Jika benar kegiatan ini tidak mengantongi izin, maka para pelaku dapat dijerat dengan Pasal 109 UU No. 32 Tahun 2009 tentang Perlindungan dan Pengelolaan Lingkungan Hidup, dengan ancaman pidana 1–3 tahun dan denda hingga Rp3 miliar. Penyerobotan lahan negara juga bisa dijerat melalui Pasal 385 KUHP, dan siapa pun yang terlibat sebagai fasilitator atau pelindung dapat dijerat Pasal 55 dan 56 KUHP.

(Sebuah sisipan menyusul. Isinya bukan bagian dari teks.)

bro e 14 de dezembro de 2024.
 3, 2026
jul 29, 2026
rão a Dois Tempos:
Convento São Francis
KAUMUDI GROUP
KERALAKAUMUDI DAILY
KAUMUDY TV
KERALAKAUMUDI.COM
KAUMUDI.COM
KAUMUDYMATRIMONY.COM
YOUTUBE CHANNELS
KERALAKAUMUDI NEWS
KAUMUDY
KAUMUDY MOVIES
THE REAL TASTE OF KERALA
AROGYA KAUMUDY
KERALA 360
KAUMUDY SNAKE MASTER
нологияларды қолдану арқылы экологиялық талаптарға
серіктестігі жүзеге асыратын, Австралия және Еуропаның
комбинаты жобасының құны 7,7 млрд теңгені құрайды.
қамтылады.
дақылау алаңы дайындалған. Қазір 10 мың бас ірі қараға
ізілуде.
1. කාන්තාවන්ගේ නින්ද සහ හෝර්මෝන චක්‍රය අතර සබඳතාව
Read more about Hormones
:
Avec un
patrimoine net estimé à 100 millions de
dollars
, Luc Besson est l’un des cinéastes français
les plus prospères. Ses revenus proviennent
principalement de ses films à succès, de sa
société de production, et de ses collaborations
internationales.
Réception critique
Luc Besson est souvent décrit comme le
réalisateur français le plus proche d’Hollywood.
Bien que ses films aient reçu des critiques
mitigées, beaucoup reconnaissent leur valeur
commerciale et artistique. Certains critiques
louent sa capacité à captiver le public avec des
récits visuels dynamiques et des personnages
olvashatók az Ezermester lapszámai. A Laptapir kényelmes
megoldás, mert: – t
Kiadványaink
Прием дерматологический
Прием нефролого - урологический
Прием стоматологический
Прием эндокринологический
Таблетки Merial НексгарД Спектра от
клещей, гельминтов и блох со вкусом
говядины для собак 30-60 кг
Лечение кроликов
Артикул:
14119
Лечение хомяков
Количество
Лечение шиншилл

Investigasi.news mendesak BP Batam menjelaskan siapa pemilik aktivitas ini dan mengapa mereka diam. DLH Kota Batam dan Provinsi Kepri wajib membuka data izin proyek. Aparat penegak hukum harus turun tangan dan bertindak. Jika perlu, Komisi Pemberantasan Korupsi (KPK) turun mengusut aliran dana dan kemungkinan adanya gratifikasi di balik pembiaran ini.
Hingga berita ini diturunkan, pihak PT Sri Indah belum memberikan klarifikasi. Sosok “R” juga belum berhasil dikonfirmasi. Namun Investigasi.news akan terus menelusuri jaringan di balik proyek ini. Karena yang dipertaruhkan bukan sekadar sepetak tanah, tapi kredibilitas hukum, integritas negara, dan masa depan lingkungan.
Kami tidak akan berhenti di sini. Karena publik berhak tahu siapa perusak, siapa pelindung, dan siapa yang bermain di balik nama negara.